Mark Heisler:
The NBA
Looking to Find Some Loose Changes
July 9, 2006


Showing what anyone knows, the locks weren't all locked up and the NBA's balance of power, which wasn't supposed to change much this summer, did.

While still waiting for Allen Iverson and his shoe to drop, here's what we've seen to date:

The Lakers kiss their salary-cap strategy goodbye.

This must have been the summer of their discontent for them to make their big move for Vladimir Radmanovic?

They will insist nothing has changed, but everything has. The Lakers are no longer hoping to sign a star in 2008 but trying to improve, one veteran's exception at a time.

For two seasons they carefully preserved cap space, first for 2007, then 2008. It cost them Antonio Daniels last summer, but that's the point. Does anyone think the season would have been a lot different with Daniels?

The key was bearing the pain, but that was hard for owner Jerry Buss, who had such high hopes two seasons ago, giving Rudy Tomjanovich a $6-million salary, which was what he paid Phil Jackson the first time around who won three titles for them.

In this year's playoffs, the Lakers were whipsawed emotionally, blowing that 3-1 lead in the first round, then watching the Clippers take over the town in the second and, for the crowning indignity, seeing Shaquille O'Neal win a title with Miami.

The Lakers might be better next season, but they'll have to be, just to do as well as they did in 2005-06. The Utah Jazz, Houston Rockets and New Orleans Hornets, who finished below them, will be better too.

I'm not even sure Vic the Brick has the Lakers as a lock to make the playoffs next year. In other words, the good times are over.

The Detroit Pistons say goodbye to elite status.

Standing on principle, they just kissed off Ben Wallace, the linchpin of their vaunted defense. Unfortunately, it was some puny principle.

Wallace did the right thing, agreeing to take four years. The Pistons, whose profit in the 2003-04 and 2004-05 seasons was estimated by Forbes magazine at $48 million, let themselves be outbid by offering Wallace $48 million and never budging while the Bulls offered $60 million.

:: Given instruction 1 ::
Repeat the part of the NBA column starting at "In this year's" and ending at "times are over.".
:: Given instruction 2 ::
Name every team that the NBA column identifies by both its city or state and its nickname.
The listing that comes after the NBA column has no connection to it.

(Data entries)
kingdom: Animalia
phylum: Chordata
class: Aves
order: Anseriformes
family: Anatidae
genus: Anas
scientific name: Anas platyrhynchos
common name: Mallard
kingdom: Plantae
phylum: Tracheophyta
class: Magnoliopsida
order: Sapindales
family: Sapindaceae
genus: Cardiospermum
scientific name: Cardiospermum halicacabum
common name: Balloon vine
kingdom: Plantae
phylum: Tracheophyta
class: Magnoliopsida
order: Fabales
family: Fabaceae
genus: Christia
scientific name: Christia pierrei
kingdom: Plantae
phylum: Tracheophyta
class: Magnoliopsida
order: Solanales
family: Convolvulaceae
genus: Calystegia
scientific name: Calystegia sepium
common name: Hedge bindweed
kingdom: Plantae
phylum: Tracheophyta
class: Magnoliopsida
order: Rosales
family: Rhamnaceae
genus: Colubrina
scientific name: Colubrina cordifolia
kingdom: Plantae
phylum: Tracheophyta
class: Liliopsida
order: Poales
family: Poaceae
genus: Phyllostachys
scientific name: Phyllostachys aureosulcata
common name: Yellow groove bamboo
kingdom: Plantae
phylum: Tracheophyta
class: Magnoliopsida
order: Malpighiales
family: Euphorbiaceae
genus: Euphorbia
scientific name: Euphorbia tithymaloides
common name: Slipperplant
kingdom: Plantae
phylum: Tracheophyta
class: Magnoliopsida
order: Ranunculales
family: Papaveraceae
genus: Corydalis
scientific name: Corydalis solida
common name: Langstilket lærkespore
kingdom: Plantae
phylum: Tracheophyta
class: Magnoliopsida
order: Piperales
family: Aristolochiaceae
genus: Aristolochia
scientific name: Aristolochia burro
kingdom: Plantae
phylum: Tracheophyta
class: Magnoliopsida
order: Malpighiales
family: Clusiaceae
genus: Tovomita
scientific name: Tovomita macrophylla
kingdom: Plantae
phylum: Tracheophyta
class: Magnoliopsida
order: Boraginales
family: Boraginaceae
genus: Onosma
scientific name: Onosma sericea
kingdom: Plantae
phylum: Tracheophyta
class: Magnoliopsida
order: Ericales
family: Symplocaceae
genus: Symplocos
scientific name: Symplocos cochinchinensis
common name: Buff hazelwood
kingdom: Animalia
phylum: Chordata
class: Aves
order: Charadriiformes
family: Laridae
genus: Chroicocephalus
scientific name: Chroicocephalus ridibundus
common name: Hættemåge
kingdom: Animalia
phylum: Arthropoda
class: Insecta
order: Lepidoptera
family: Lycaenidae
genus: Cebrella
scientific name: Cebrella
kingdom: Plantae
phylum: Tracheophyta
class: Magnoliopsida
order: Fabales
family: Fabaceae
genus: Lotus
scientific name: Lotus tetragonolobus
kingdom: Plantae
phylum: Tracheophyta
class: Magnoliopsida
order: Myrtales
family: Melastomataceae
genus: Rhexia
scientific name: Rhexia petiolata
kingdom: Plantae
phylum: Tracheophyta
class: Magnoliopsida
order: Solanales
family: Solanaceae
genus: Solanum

:: Task output 1 ::
In this year's playoffs, the Lakers were whipsawed emotionally, blowing that 3-1 lead in the first round, then watching the Clippers take over the town in the second and, for the crowning indignity, seeing Shaquille O'Neal win a title with Miami.

The Lakers might be better next season, but they'll have to be, just to do as well as they did in 2005-06. The Utah Jazz, Houston Rockets and New Orleans Hornets, who finished below them, will be better too.

I'm not even sure Vic the Brick has the Lakers as a lock to make the playoffs next year. In other words, the good times are over.

:: Task output 2 ::
Detroit Pistons, Utah Jazz, Houston Rockets, New Orleans Hornets